Fines and sanctions against managers

If fund management groups break Ucits rules, national regulators can levy fines of up to €5m (£4.1m) or 10 per cent of the company’s turnover. German MEP Sven Giegold, who led the Ucits V legislation through the EU’s process, said politicians in the European Parliament wanted “higher sanctions in line with the levels set in the EU’s market abuse legislation”, but this was rejected by other parties.

The sanctions also include the ability for regulators to suspend a firm’s authorisations for fund management for any perpetrators of fraud


For the first time, any individuals who blow the whistle on malpractice in fund management will have secure channels through which to register their concerns with their local regulators and with the European Securities and Markets Authority. The Green party, which was particularly vocal in backing this law, said increased protection for whistleblowers could help the “regulatory capture of national supervisors”. It is also the first time that such provisions protecting whistleblowers have been included in any financial services legislation at a European level.
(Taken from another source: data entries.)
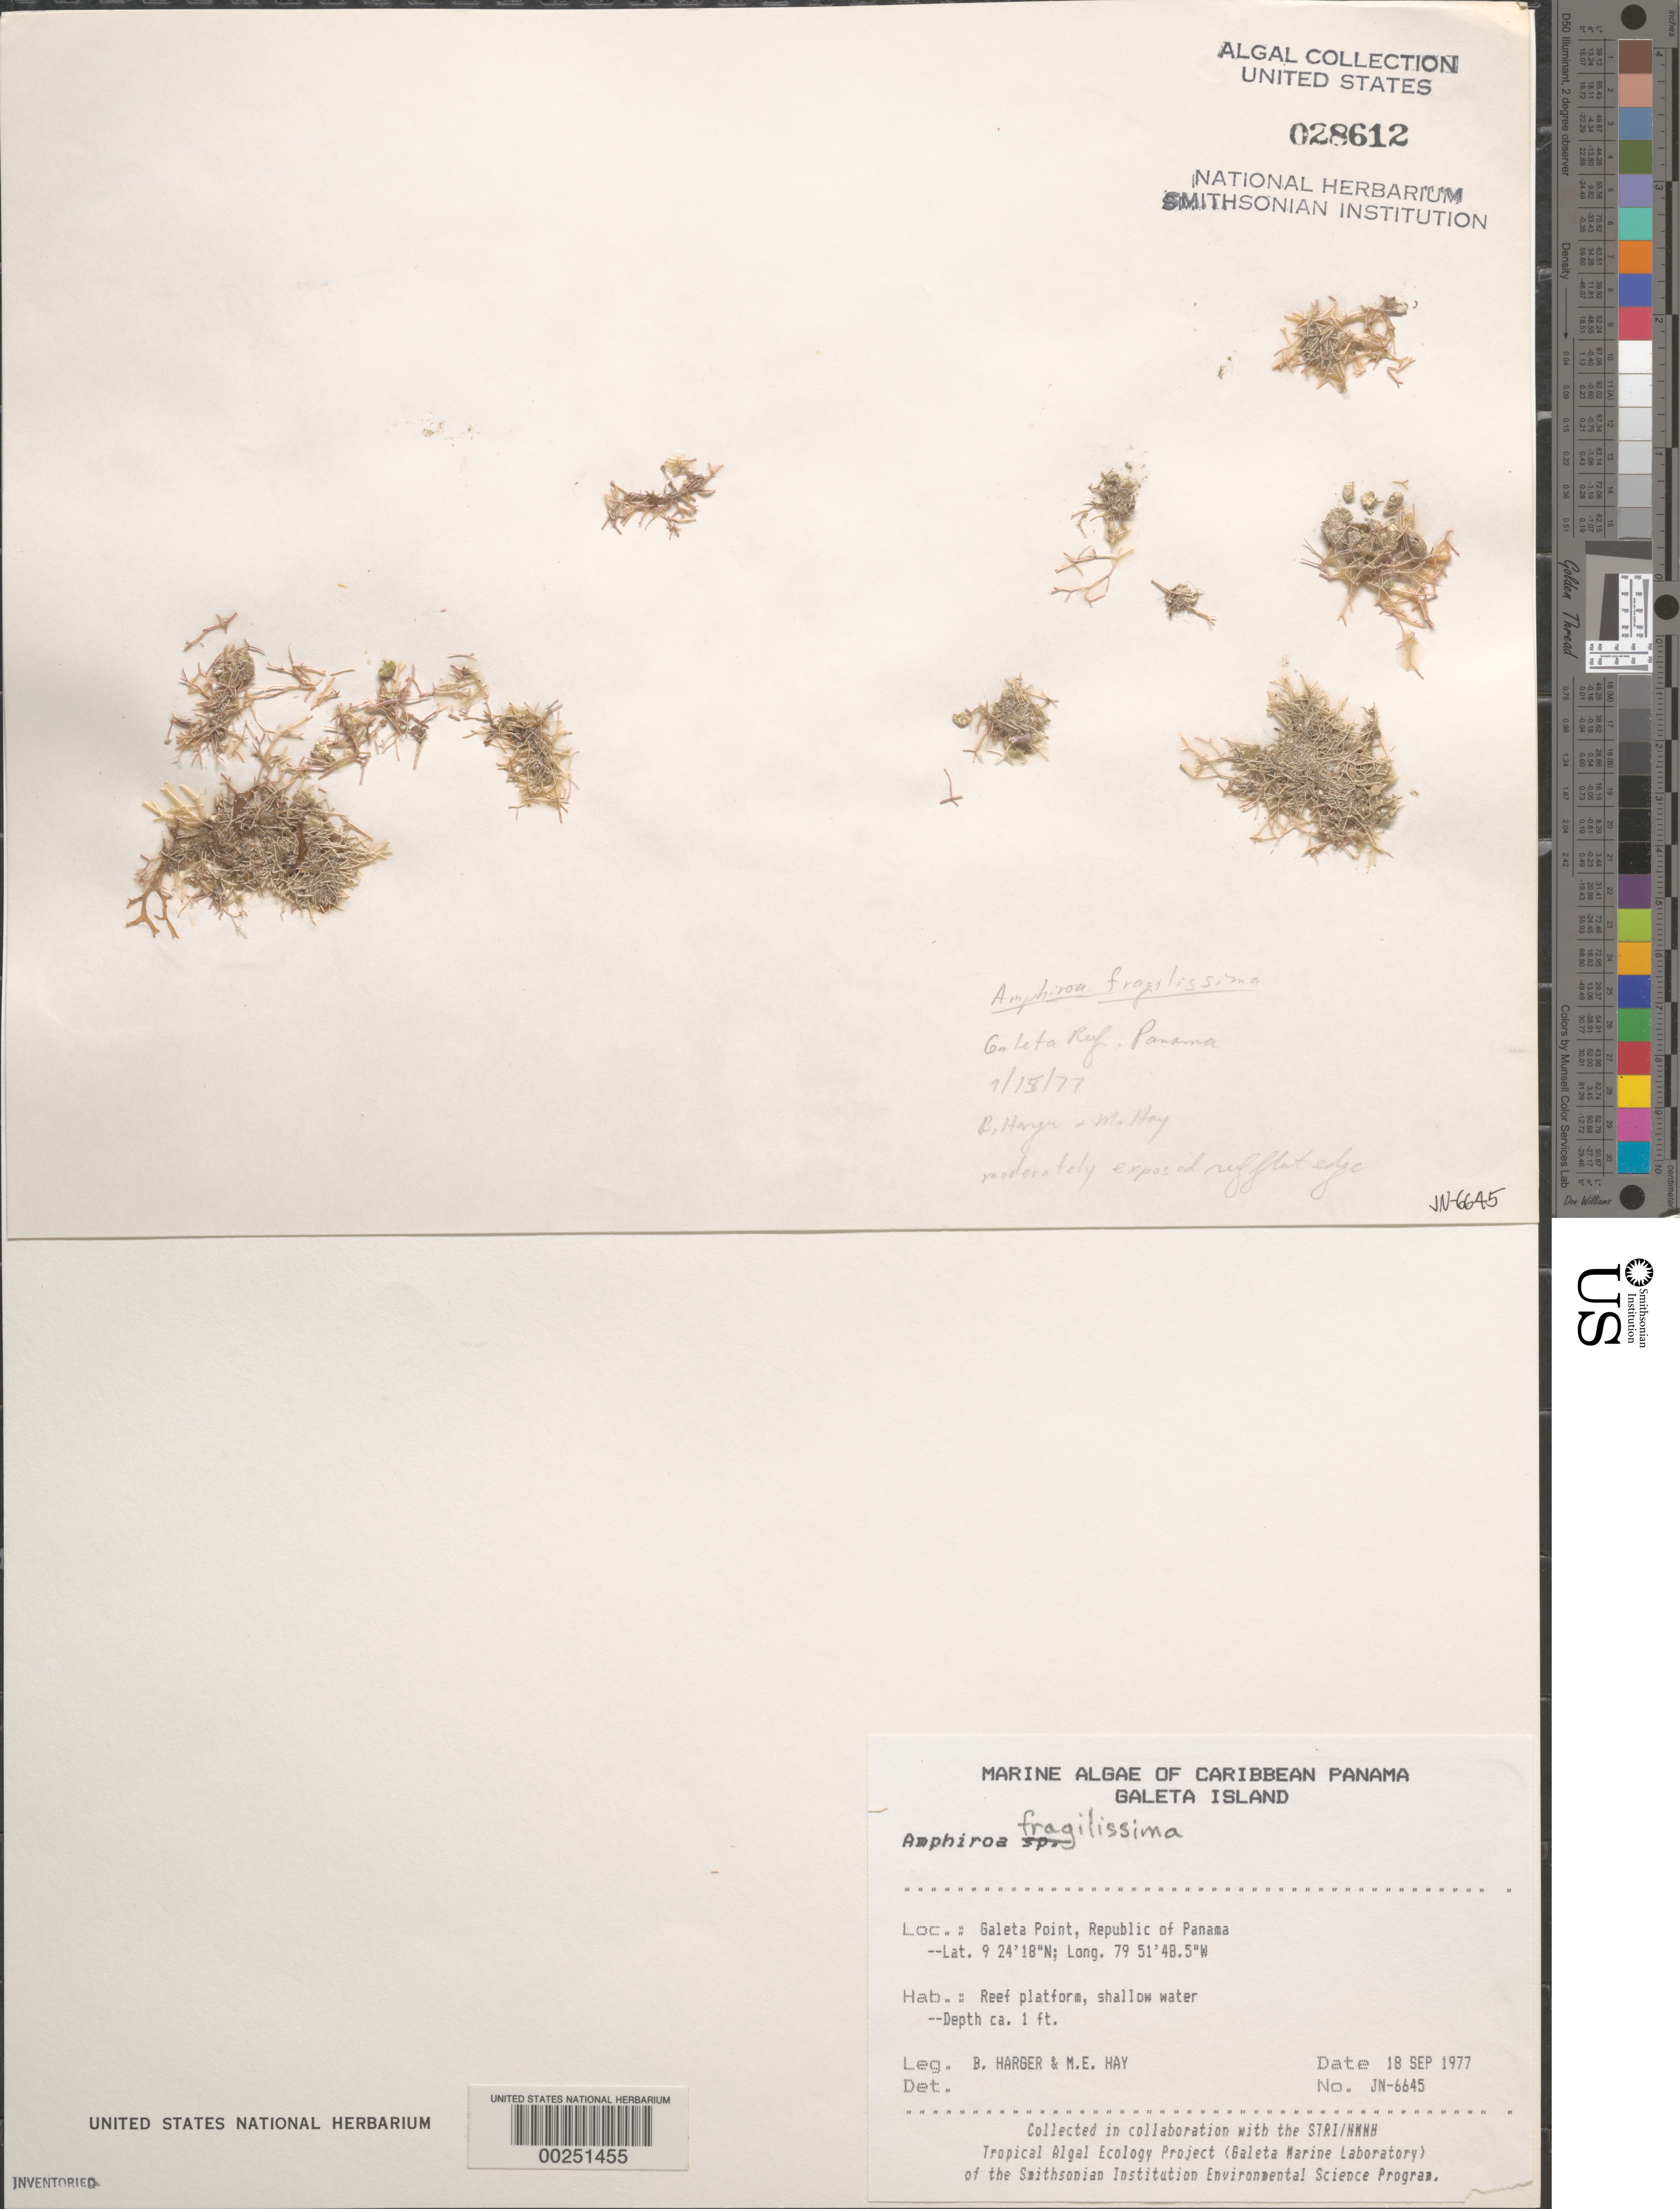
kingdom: Plantae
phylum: Rhodophyta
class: Florideophyceae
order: Corallinales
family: Lithophyllaceae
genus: Amphiroa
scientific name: Amphiroa fragilissima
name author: (L.) J.V.Lamouroux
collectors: B. W. Harger & M. E. Hay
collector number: JN-6645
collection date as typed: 18 Sep 1977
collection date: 1977-09-18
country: Panama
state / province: Colón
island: Galeta Island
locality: Galeta Point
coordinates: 9 24' 18" N, 79 51' 48.5" W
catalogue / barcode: US 28612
Ucits V ‘adds to compliance burden’

While politicians hailed the bonus rules as a victory for investors on a par with similar limits for banking staff, regulatory consultancy Bovill has warned that the new legislation “will add very significantly to the compliance burden” on fund managers.

Ashley Kovas, head of funds at Bovill, said that there would definitely be “a lot of relief” that European policymakers did not vote for the “nuclear option” of an explicit cap on how much can be paid to individuals as bonuses. But he added: “The bonus culture for the vast majority of fund managers is already aligned very closely to the fund’s performance, so in that sense these rules aren’t needed. However, this will add very significantly to the compliance burden being heaped on the fund management industry. The rules will be very unpopular with the fund managers they will affect, who will see this as a very big hammer to crack a very small nut.”

He said the rules could encourage fund managers to seek ways to get round them – as had been seen with banks in the wake of a bonus cap.